Scavenging From Argentina

John McKenzie

Argentina has been struggling with its external debt for over 14 years, during which it has attracted financial predators of the nastiest kind.  Technically called ‘distressed security funds’ in the finance world but more popularly known as ‘vulture funds’, these large hedge funds pursue a profit strategy of buying securities such as sovereign bonds in distressed investments in or near default. As their nickname suggests, vulture funds set flight in search of waste no longer wanted by others. In financial markets, they scavenge for what the average investor would consider an unrecoverable investment.

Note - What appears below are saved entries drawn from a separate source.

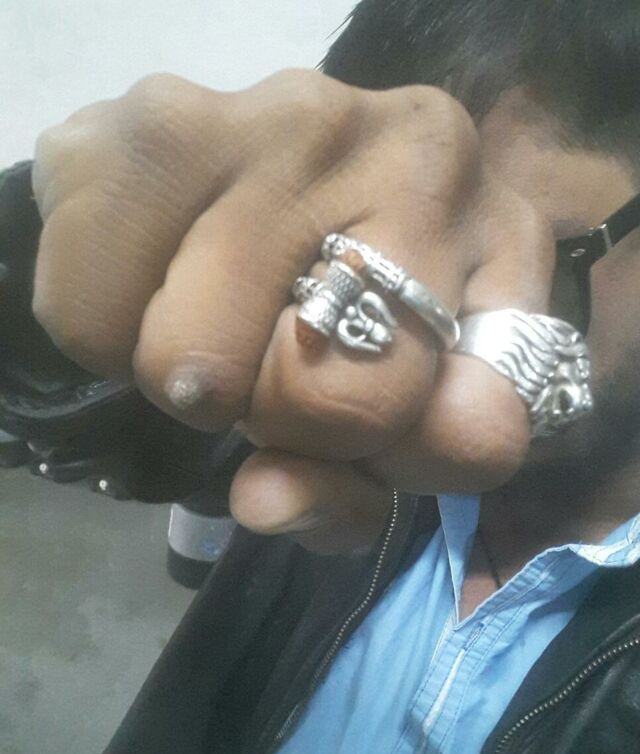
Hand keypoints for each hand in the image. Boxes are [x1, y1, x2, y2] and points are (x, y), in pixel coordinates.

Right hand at [32, 70, 553, 552]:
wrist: (246, 179)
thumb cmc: (340, 307)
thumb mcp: (385, 416)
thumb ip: (350, 491)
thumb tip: (262, 499)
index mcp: (499, 238)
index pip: (477, 428)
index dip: (401, 465)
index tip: (369, 434)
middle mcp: (418, 155)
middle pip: (327, 399)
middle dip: (281, 418)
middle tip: (271, 361)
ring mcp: (283, 119)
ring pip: (193, 360)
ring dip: (188, 378)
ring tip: (211, 314)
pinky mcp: (152, 118)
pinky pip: (89, 312)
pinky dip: (105, 335)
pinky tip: (150, 282)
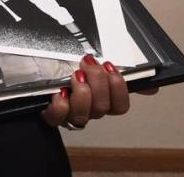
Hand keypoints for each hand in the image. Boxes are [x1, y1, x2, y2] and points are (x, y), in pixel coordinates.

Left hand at [41, 55, 155, 128]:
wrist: (31, 63)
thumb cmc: (63, 63)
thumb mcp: (92, 64)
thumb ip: (119, 74)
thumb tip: (152, 86)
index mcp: (100, 99)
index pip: (120, 106)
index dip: (119, 88)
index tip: (110, 67)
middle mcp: (86, 109)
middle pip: (103, 108)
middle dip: (98, 83)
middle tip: (88, 64)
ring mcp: (67, 114)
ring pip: (84, 116)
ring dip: (82, 93)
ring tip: (75, 75)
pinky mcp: (48, 114)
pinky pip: (58, 119)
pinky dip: (61, 107)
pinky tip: (61, 94)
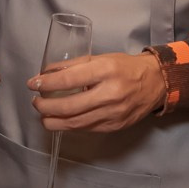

While the high-risk security changes hands, the financial obligation for the bond issuer remains unchanged. Why does a vulture fund buy debt from anxious investors when the probability of realising the purchased assets is low?  Once they buy the waste, vulture funds want to recover at least what they paid for it plus interest. So, how do vulture funds profit from buying unwanted securities? The answer to this question lies in the clever strategy of these funds. Vulture funds are market makers in that they offer a way out to average investors, who realise that their investment, say in the form of bonds issued by the Argentinian government, is unlikely to be paid back in full. This was the case for most foreign debt creditors when Argentina first defaulted in 2001. Faced with the possibility of losing all their invested money, most creditors turned to the rather less painful alternative of selling their securities to vulture funds at prices often ranging between 10% and 30% of their original issue value. When a firm or a country defaults on its debt or is close to bankruptcy, it often resorts to some arrangement of debt restructuring. Argentina was allowed to do so after its first default in 2001, but its restructuring plans did not embrace vulture fund creditors, as they would not agree to any debt relief verdict.

Unlike the average investor, vulture funds rely on their massive litigation power to twist the debtor´s arm and obtain a debt settlement of the securities at stake with little or no tolerance to adhere to any sort of debt restructuring. In the case of Argentina, whereas 92% of Argentina’s creditors eventually agreed to the government’s restructuring proposals, the remaining 8% (with the largest being Elliot Management Corporation), were holdouts. Elliot’s rigid holdout strategy has meant many problems for Argentina, and eventually led to a second default in July 2014.

Elliot Management has spent a good part of the last decade suing Argentina to force repayment of its debt. Elliot Management’s tactics have been even more aggressive when suits failed. In 2012, Elliot Management convinced Ghanaian port officials to seize an Argentinian naval vessel valued at about $15 million in an attempt to collect the money owed by the country. An agreement could not be met and the vessel was released in the end. However, this incident triggered much tension between Argentina and Elliot Management. The two parties have each now adopted very aggressive positions, mostly due to intransigency.

More recently, Elliot Management took additional legal action and succeeded in getting New York judge Thomas Griesa to rule that holdouts would be paid on an equal basis as the regular debt creditors who had agreed to Argentina´s debt-restructuring plans. Although Argentina had the money to pay its regular debt creditors, Argentina chose to default for a second time in July 2014 rather than pay billions to Elliot Management as well.

Though the New York judge’s decision left bondholders disappointed, Argentina is not very satisfied either, since it was forced to default. This is clearly a situation that could be well modelled in game theory, with both parties not willing to yield to the other, and both arriving at the worst outcome when nobody cooperates. That is a prisoner´s dilemma, or an all-lose game.

Or is it? The problem is actually not that complicated. Argentina will have to pay the debt sooner or later plus 8% interest on the missed payment, but in the meantime it might as well keep on defaulting, or at least for a couple more times. The intriguing question is what Elliot Management will plan to do now. So far, it has proven to be insatiable and ready to battle the fight irrespective of any and all costs. Standard game theory models would predict similar moves in terms of aggressiveness for each party. Argentina will probably want to take some legal action so as to rule out that holdouts are to be treated differently from the rest of its debt. Hence this would allow the country to pay the rather bigger fraction of investors who form part of the restructuring independently of the holdouts. On the other hand, if the legal course were to fail, Elliot would probably come out with even more ruthless strategies to force the payment. Maybe freeze more Argentinian assets in foreign soil? Try to claim other vessels? We can leave that to your imagination.

In fact, Argentina has already replied to Elliot´s action. In September 2014, the Argentinian government passed a new law in an effort to circumvent Judge Griesa’s ruling. Argentina’s new law will allow the country to pay its debt under foreign law in Buenos Aires or cities that are out of reach of US law. Unsurprisingly, Judge Griesa has not ratified such law and, thus has created even more uncertainty amongst the creditors. How will the current standoff between Argentina and Elliot Management end? No one knows, but it is a certainty that other nations, foreign-debt creditors, vulture funds – and even avid game theorists – are all watching the precedents being set with great interest.